Enter pipeline planning inputs
Example data table
| Scenario | Records/hour | Size | Workers | Buffered peak | Current capacity | Outcome |
|---|---|---|---|---|---|---|
| Streaming baseline | 180,000 | 6 KB | 16 | 111.24 records/sec | 174.60 records/sec | Healthy headroom for bursts and growth. |
| Peak marketing run | 240,000 | 8 KB | 16 | 197.76 records/sec | 174.60 records/sec | Scale workers or reduce latency. |
| Scaled worker pool | 240,000 | 8 KB | 20 | 197.76 records/sec | 218.25 records/sec | Buffered peak is covered safely. |
Formula used
Normal required rate = (records per hour / 3600) × (1 + retry rate)
Peak required rate = normal required rate × peak traffic multiplier
Buffered peak rate = peak required rate × (1 + growth buffer)
Latency-limited worker rate = 1000 / average stage latency in milliseconds
Effective worker rate = smaller of configured worker throughput and latency-limited worker rate
Current capacity = effective worker rate × workers × parallel stage slots × utilization × availability / stages
Recommended workers = ceiling of buffered peak rate ÷ per-worker effective contribution
Buffered daily storage = records per hour × 24 × size × retry factor × growth factor
Burst backlog = positive gap between buffered peak and capacity × burst seconds
This model estimates sustainable throughput, not exact hardware limits. Replace assumed inputs with benchmarked values from production or realistic load tests.
How to use this calculator
- Enter your current hourly record arrival rate.
- Add average record size, stages, and stage latency.
- Enter worker throughput, worker count, and parallel slots.
- Set utilization, retry rate, availability, and growth buffer.
- Choose retention and burst duration for backlog planning.
- Press Calculate capacity to see results above the form.

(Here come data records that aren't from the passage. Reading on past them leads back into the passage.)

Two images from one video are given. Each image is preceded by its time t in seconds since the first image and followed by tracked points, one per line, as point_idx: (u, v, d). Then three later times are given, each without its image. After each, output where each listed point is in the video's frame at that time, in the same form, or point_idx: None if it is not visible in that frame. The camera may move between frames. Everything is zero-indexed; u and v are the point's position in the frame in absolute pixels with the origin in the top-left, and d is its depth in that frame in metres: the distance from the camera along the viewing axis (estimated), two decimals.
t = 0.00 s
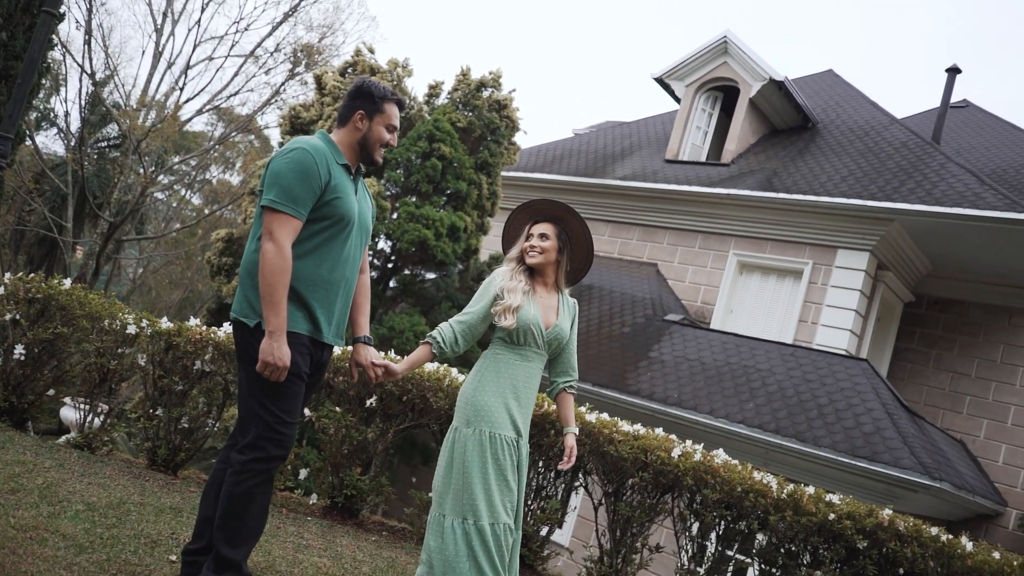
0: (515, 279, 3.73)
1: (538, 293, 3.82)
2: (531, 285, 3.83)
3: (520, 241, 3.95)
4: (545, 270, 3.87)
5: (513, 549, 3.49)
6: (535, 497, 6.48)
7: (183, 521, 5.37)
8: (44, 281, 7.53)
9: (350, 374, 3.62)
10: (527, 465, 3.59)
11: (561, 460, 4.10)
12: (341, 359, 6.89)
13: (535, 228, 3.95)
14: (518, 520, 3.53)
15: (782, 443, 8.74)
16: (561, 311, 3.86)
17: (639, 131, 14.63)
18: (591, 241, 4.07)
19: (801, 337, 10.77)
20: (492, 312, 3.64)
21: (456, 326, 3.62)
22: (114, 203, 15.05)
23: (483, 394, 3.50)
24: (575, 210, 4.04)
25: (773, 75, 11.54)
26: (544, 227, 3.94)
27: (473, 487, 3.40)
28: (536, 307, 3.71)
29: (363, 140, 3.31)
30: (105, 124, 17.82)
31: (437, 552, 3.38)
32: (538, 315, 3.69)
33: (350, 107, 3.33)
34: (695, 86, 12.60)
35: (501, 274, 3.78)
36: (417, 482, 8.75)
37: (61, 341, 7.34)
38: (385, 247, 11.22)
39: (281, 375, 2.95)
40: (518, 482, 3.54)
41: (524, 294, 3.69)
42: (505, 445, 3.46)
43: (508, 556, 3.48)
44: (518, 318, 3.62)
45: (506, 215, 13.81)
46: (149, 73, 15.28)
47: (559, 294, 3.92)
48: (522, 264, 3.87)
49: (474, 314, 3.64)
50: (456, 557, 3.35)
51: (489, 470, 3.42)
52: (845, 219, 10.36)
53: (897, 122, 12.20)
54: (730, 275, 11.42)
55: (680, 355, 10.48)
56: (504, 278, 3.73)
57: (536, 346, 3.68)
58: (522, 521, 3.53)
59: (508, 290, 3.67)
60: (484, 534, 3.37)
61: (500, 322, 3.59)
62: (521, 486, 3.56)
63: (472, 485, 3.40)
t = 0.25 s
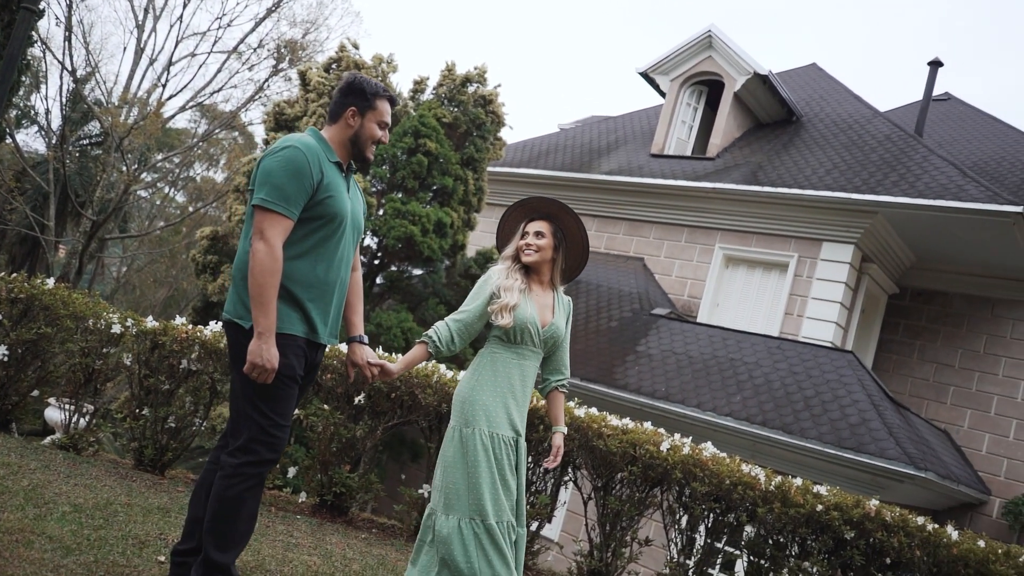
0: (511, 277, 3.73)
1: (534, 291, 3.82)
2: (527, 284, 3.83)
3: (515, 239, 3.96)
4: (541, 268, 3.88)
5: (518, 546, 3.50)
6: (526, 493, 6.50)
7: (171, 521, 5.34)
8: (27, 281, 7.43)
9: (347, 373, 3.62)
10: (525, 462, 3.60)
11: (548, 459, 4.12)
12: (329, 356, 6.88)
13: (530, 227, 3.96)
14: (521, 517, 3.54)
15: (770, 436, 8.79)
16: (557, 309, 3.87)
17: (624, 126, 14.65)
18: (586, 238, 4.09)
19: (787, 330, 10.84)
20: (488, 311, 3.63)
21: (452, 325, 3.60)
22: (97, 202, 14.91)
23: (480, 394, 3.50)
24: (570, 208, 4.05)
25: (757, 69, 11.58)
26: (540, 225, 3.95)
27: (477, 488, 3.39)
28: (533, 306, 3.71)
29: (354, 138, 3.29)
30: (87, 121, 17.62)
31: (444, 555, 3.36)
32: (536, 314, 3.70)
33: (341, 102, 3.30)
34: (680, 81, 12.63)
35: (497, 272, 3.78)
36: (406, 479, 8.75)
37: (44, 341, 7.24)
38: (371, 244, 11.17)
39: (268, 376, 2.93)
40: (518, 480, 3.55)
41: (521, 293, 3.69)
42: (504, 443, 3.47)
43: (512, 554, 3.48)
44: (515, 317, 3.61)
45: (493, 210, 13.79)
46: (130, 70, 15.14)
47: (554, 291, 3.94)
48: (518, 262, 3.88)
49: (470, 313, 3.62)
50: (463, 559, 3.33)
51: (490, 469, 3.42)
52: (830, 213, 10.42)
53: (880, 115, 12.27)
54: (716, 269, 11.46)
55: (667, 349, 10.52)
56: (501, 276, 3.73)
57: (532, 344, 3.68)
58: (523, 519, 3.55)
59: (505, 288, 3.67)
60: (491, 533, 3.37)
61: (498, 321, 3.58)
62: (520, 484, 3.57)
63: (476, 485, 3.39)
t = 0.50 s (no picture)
0: (510, 278, 3.72)
1: (532, 291, 3.82)
2: (526, 284, 3.83)
3: (512, 239, 3.95)
4: (539, 268, 3.88)
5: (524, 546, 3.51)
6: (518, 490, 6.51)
7: (163, 523, 5.32)
8: (13, 283, 7.31)
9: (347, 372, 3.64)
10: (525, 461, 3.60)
11: (539, 459, 4.11)
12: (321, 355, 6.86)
13: (528, 227, 3.96)
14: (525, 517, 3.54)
15: (760, 430, 8.83)
16: (555, 309, 3.87)
17: (612, 122, 14.66)
18: (584, 237, 4.09)
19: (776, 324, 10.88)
20: (487, 312, 3.63)
21: (450, 325, 3.60)
22: (83, 202, 14.80)
23: (478, 396, 3.50)
24: (568, 208, 4.05)
25: (745, 65, 11.61)
26: (537, 225, 3.95)
27: (478, 488, 3.40)
28: (532, 307, 3.71)
29: (349, 135, 3.28)
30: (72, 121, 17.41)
31: (448, 557, 3.36)
32: (535, 315, 3.71)
33: (335, 99, 3.28)
34: (668, 77, 12.64)
35: (495, 273, 3.78)
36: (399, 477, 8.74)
37: (32, 343, 7.12)
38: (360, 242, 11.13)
39: (260, 379, 2.91)
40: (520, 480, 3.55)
41: (520, 293, 3.69)
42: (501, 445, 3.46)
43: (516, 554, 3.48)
44: (515, 317, 3.61)
45: (482, 207, 13.79)
46: (116, 69, 15.03)
47: (552, 291, 3.94)
48: (516, 262, 3.87)
49: (470, 313, 3.62)
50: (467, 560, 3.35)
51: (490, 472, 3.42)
52: (819, 207, 10.46)
53: (866, 110, 12.33)
54: (705, 264, 11.50)
55: (657, 344, 10.55)
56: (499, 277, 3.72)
57: (532, 344, 3.69)
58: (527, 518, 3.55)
59: (503, 289, 3.66)
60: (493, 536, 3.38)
61: (498, 323, 3.59)
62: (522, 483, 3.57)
63: (476, 488, 3.40)
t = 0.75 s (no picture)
0: (510, 280, 3.72)
1: (533, 293, 3.83)
2: (526, 285, 3.84)
3: (512, 241, 3.96)
4: (539, 269, 3.89)
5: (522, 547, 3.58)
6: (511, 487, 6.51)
7: (154, 524, 5.29)
8: None
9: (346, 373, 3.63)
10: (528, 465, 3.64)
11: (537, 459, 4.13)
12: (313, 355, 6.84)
13: (527, 228, 3.96)
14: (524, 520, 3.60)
15: (750, 425, 8.87)
16: (555, 309, 3.89)
17: (601, 119, 14.66)
18: (582, 238, 4.08)
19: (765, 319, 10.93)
20: (489, 315, 3.63)
21: (450, 327, 3.60)
22: (69, 202, 14.69)
23: (482, 400, 3.53)
24: (567, 209, 4.05)
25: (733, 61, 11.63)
26: (536, 226, 3.95)
27: (478, 492, 3.45)
28: (533, 309, 3.71)
29: (344, 132, 3.27)
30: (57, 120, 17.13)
31: (445, 558, 3.43)
32: (536, 316, 3.71)
33: (330, 96, 3.26)
34: (656, 73, 12.66)
35: (495, 275, 3.78)
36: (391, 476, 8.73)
37: (18, 344, 6.98)
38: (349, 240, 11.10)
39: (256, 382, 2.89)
40: (521, 484, 3.61)
41: (521, 296, 3.69)
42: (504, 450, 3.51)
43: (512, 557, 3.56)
44: (517, 320, 3.60)
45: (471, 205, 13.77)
46: (101, 67, 14.92)
47: (552, 292, 3.95)
48: (516, 264, 3.87)
49: (471, 314, 3.62)
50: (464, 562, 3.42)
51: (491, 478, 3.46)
52: (808, 203, 10.50)
53: (853, 106, 12.39)
54: (695, 260, 11.53)
55: (648, 341, 10.57)
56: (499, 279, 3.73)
57: (534, 346, 3.70)
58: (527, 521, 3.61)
59: (505, 291, 3.66)
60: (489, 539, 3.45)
61: (499, 325, 3.57)
62: (524, 486, 3.62)
63: (476, 492, 3.46)
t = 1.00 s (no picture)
0: (511, 285, 3.75)
1: (534, 296, 3.86)
2: (526, 289, 3.87)
3: (511, 244, 3.98)
4: (539, 272, 3.92)
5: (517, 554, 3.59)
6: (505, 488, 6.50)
7: (146, 529, 5.25)
8: None
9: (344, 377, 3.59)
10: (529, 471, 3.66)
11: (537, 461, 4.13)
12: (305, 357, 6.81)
13: (526, 231, 3.98)
14: (522, 526, 3.61)
15: (743, 422, 8.90)
16: (557, 311, 3.91)
17: (590, 117, 14.67)
18: (581, 240, 4.12)
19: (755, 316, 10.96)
20: (493, 320, 3.64)
21: (452, 331, 3.58)
22: (56, 205, 14.58)
23: (489, 404, 3.54)
24: (567, 211, 4.07)
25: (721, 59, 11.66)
26: (536, 229, 3.97)
27: (477, 496, 3.46)
28: (535, 312, 3.74)
29: (339, 133, 3.25)
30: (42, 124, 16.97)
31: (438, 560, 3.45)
32: (539, 320, 3.74)
33: (324, 97, 3.25)
34: (644, 71, 12.67)
35: (497, 280, 3.80)
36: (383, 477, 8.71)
37: (6, 350, 6.94)
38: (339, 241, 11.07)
39: (256, 389, 2.87)
40: (522, 490, 3.62)
41: (523, 300, 3.72)
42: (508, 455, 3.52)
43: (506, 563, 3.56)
44: (520, 325, 3.64)
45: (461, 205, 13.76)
46: (86, 69, 14.82)
47: (552, 294, 3.98)
48: (516, 267, 3.90)
49: (474, 317, 3.62)
50: (457, 564, 3.43)
51: (493, 481, 3.48)
52: (797, 199, 10.55)
53: (841, 103, 12.45)
54: (685, 258, 11.55)
55: (639, 339, 10.59)
56: (501, 284, 3.74)
57: (539, 350, 3.73)
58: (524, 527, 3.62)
59: (507, 297, 3.68)
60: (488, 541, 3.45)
61: (502, 330, 3.62)
62: (523, 493, 3.63)
63: (477, 495, 3.47)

- Review the chart, worker recommendation, storage, and backlog risk.
- Export the results in CSV or PDF for planning notes.
Frequently asked questions
1. What does this calculator estimate?
It estimates throughput, worker demand, bandwidth, storage footprint, peak coverage, and burst backlog risk for a multi-stage data pipeline.
2. Why is average stage latency important?
Latency limits how many records one worker can finish each second. Even with many workers, slow stages can cap total capacity.
3. Why include retry rate?
Retries increase total work. A small retry percentage can materially raise throughput demand, storage usage, and backlog risk during spikes.
4. What is the growth buffer for?
Growth buffer reserves extra capacity beyond current forecasts. It helps teams plan for new customers, higher event volume, or delayed scaling decisions.
5. Does this work for batch pipelines too?
Yes. Treat batch arrivals as an equivalent hourly rate, then use burst duration to estimate queue buildup and recovery time.
6. What does “parallel stage slots” mean?
It represents how many records can be processed at once across your stages. More slots usually raise throughput when no other bottleneck blocks progress.
7. Why might backlog clear time be unavailable?
If normal incoming work already matches or exceeds current capacity, the queue cannot drain without extra workers, lower latency, or lower load.
8. Should I trust the result for procurement decisions?
Use it as a planning baseline. Final decisions should also include benchmark tests, failure scenarios, memory limits, and downstream service constraints.